ACTIVITY:
Copy each entry below exactly as it reads.

MATERIAL PROVIDED:
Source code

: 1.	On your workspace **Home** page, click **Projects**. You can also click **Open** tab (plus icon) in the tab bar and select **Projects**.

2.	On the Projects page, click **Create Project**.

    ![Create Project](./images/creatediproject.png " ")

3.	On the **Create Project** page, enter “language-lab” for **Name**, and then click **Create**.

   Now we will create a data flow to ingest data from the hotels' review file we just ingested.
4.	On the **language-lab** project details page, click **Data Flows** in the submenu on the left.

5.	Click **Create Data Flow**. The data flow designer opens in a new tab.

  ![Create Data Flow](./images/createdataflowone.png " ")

EXERCISE ANSWER:
Source code

: 1.	On your workspace **Home** page, click **Projects**. You can also click **Open** tab (plus icon) in the tab bar and select **Projects**.

2.	On the Projects page, click **Create Project**.

    ![Create Project](./images/creatediproject.png " ")

3.	On the **Create Project** page, enter “language-lab” for **Name**, and then click **Create**.

   Now we will create a data flow to ingest data from the hotels' review file we just ingested.
4.	On the **language-lab** project details page, click **Data Flows** in the submenu on the left.

5.	Click **Create Data Flow**. The data flow designer opens in a new tab.

  ![Create Data Flow](./images/createdataflowone.png " ")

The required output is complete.